Doing business with the enemy during wartime
My beloved father was a proud Army Air Force veteran of World War II. He despised anything that smacked of being unpatriotic and had a real disdain for actress Jane Fonda, whose 1960s anti-war antics incensed him (and left me with a total disregard for the Atlanta Braves years later when she and Ted Turner owned them). Dad was not a fan of doing business with one’s enemies.
That being said, it was common practice early in the Civil War for businessmen in both the North and South to figure out methods of maintaining some semblance of trade, despite government orders that forbade such activities. One such entrepreneur and industrialist was York County’s own Arthur Briggs Farquhar, who owned a burgeoning business that produced and sold farming implements and machinery, including “new-fangled” steel plows. Farquhar wrote about how he was able to skip being in the army by paying a substitute (a common practice that even Abe Lincoln used as an example to others), and how he kept his business going despite the legislated loss of several Southern clients.
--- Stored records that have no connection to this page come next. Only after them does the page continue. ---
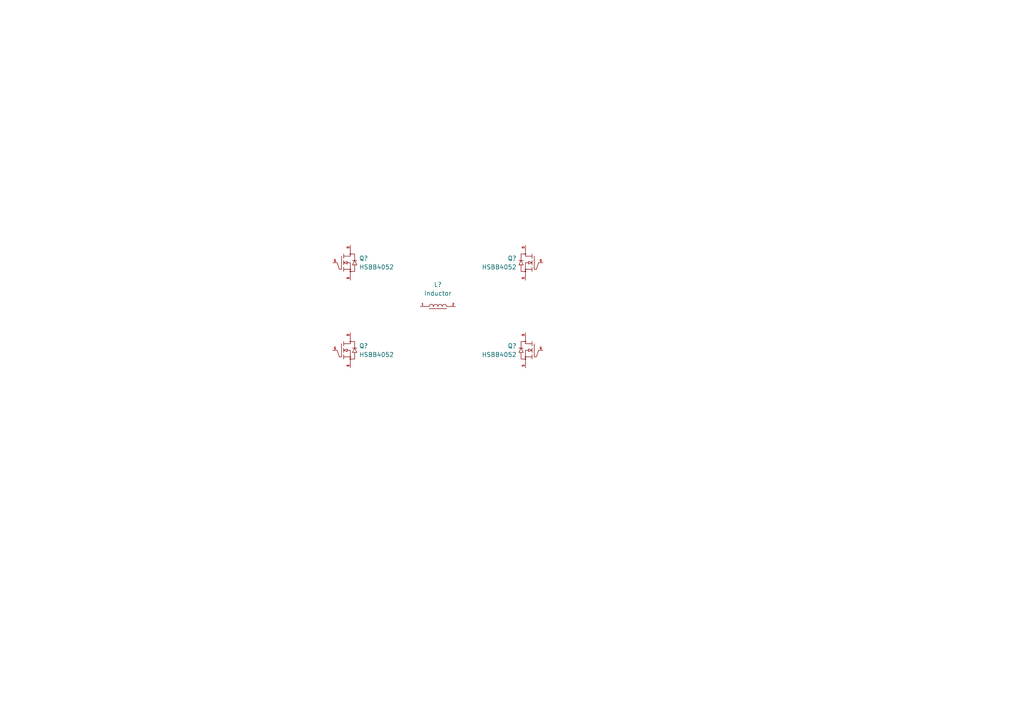
<source format=kicad_sch>
(kicad_sch (version 20211123) (generator eeschema)

  (uuid 1567a827-5926-44ef-85d1-face5c7b28f3)

  (paper "A4")

  


  (symbol (lib_id "Power_transistor:HSBB4052") (at 152.4 101.6 0) (mirror y) (unit 1)
    (in_bom yes) (on_board yes) (fields_autoplaced)
    (uuid 0961f02d-c3f8-487d-8f51-1ba4a7c25f57)
    (property "Reference" "Q?" (id 0) (at 149.86 100.3299 0)
      (effects (font (size 1.27 1.27)) (justify left))
    )
    (property "Value" "HSBB4052" (id 1) (at 149.86 102.8699 0)
      (effects (font (size 1.27 1.27)) (justify left))
    )
    (property "Footprint" "POWER_TRANSISTOR_SMD:SON-3333-FET" (id 2) (at 130.81 97.79 0)
      (effects (font (size 1.27 1.27)) hide)
    )
    (property "Datasheet" "" (id 3) (at 151.765 101.6 0)
      (effects (font (size 1.27 1.27)) hide)
    )
    (pin "D" (uuid 30942da8-7953-4b04-852b-977222145c95))
    (pin "G" (uuid 253bc304-6fec-402b-8c10-0d44b34bfdba))
    (pin "S" (uuid cea21732-bf94-4adb-8613-d17e36481a06))
  )

  (symbol (lib_id "Power_transistor:HSBB4052") (at 101.6 76.2 0) (unit 1)
    (in_bom yes) (on_board yes) (fields_autoplaced)
    (uuid 8d5997bc-fc0d-4647-ba2d-b1ea22e70eb4)
    (property "Reference" "Q?" (id 0) (at 104.14 74.9299 0)
      (effects (font (size 1.27 1.27)) (justify left))
    )
    (property "Value" "HSBB4052" (id 1) (at 104.14 77.4699 0)
      (effects (font (size 1.27 1.27)) (justify left))
    )
    (property "Footprint" "POWER_TRANSISTOR_SMD:SON-3333-FET" (id 2) (at 123.19 72.39 0)
      (effects (font (size 1.27 1.27)) hide)
    )
    (property "Datasheet" "" (id 3) (at 102.235 76.2 0)
      (effects (font (size 1.27 1.27)) hide)
    )
    (pin "D" (uuid f3630d45-1b09-41d8-8d28-4142bf76d878))
    (pin "G" (uuid 054d4155-2a7c-43a9-a89f-c9b603179ac9))
    (pin "S" (uuid 98f564bb-abfa-461c-968d-4621e671a975))
  )

  (symbol (lib_id "Power_transistor:HSBB4052") (at 152.4 76.2 0) (mirror y) (unit 1)
    (in_bom yes) (on_board yes) (fields_autoplaced)
    (uuid 95352dde-d1da-42b1-a824-a408ca6998c9)
    (property "Reference" "Q?" (id 0) (at 149.86 74.9299 0)
      (effects (font (size 1.27 1.27)) (justify left))
    )
    (property "Value" "HSBB4052" (id 1) (at 149.86 77.4699 0)
      (effects (font (size 1.27 1.27)) (justify left))
    )
    (property "Footprint" "POWER_TRANSISTOR_SMD:SON-3333-FET" (id 2) (at 130.81 72.39 0)
      (effects (font (size 1.27 1.27)) hide)
    )
    (property "Datasheet" "" (id 3) (at 151.765 76.2 0)
      (effects (font (size 1.27 1.27)) hide)
    )
    (pin "D" (uuid f6b16283-18ea-4dd9-a3bd-f99680aa20f4))
    (pin "G" (uuid 0c0d82d5-3377-4709-831e-2ca80f163f89))
    (pin "S" (uuid 48ca5d12-8b0b-4dfd-a54f-dd99f35df425))
  )

  (symbol (lib_id "Power_transistor:HSBB4052") (at 101.6 101.6 0) (unit 1)
    (in_bom yes) (on_board yes) (fields_autoplaced)
    (uuid a62fddd5-60cc-46e8-9816-4c942dbba392)
    (property "Reference" "Q?" (id 0) (at 104.14 100.3299 0)
      (effects (font (size 1.27 1.27)) (justify left))
    )
    (property "Value" "HSBB4052" (id 1) (at 104.14 102.8699 0)
      (effects (font (size 1.27 1.27)) (justify left))
    )
    (property "Footprint" "POWER_TRANSISTOR_SMD:SON-3333-FET" (id 2) (at 123.19 97.79 0)
      (effects (font (size 1.27 1.27)) hide)
    )
    (property "Datasheet" "" (id 3) (at 102.235 101.6 0)
      (effects (font (size 1.27 1.27)) hide)
    )
    (pin "D" (uuid f5cbb2fb-5b3a-49f3-a1cb-291e8fa1cdb3))
    (pin "G" (uuid 382eb540-f0a2-458c-8202-e38753dc67bd))
    (pin "S" (uuid 0e1254fa-b6bd-4085-bb50-716502758873))
  )

  (symbol (lib_id "Basic_passive_components:Inductor") (at 127 88.9 0) (unit 1)
    (in_bom yes) (on_board yes) (fields_autoplaced)
    (uuid d1096b95-726e-4e25-bd45-a241e7c6a580)
    (property "Reference" "L?" (id 0) (at 127 82.55 0))
    (property "Value" "Inductor" (id 1) (at 127 85.09 0))
    (property "Footprint" "" (id 2) (at 127 88.9 0)
      (effects (font (size 1.27 1.27)) hide)
    )
    (property "Datasheet" "" (id 3) (at 127 88.9 0)
      (effects (font (size 1.27 1.27)) hide)
    )
    (pin "1" (uuid b88eaf84-b383-42eb-bd55-7316bbc27046))
    (pin "2" (uuid 4811e8c6-0464-4065-a01b-a6ce34473327))
  )
)

</source>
“Having been married on September 26th, 1860, I was among those who were simply not expected to enlist. I provided a substitute, however, and joined with other men in a troop of volunteer cavalry — a home guard. The majority of the workmen in our shop were unmarried and most of them enlisted, but with those men remaining we could easily carry on, for there was nothing much just then to do.
Much of our business had been with the South and one of the early acts of the Confederacy was to declare that all debts owing to Northerners by Southerners were cancelled as far as the original debtors were concerned, and payable into the Confederate Treasury. A similar statute was enacted by the Union. However, this was a gentleman’s war, and men on both sides, who liked to pay their debts, found ways to do so.
A good many bills were thus paid through Canada as a sort of mutual clearing house — I received several payments in that way during the war and much of the balance was paid after the war.”
A. B. Farquhar added a telling postscript, “There was more bad feeling after the war than during the contest.”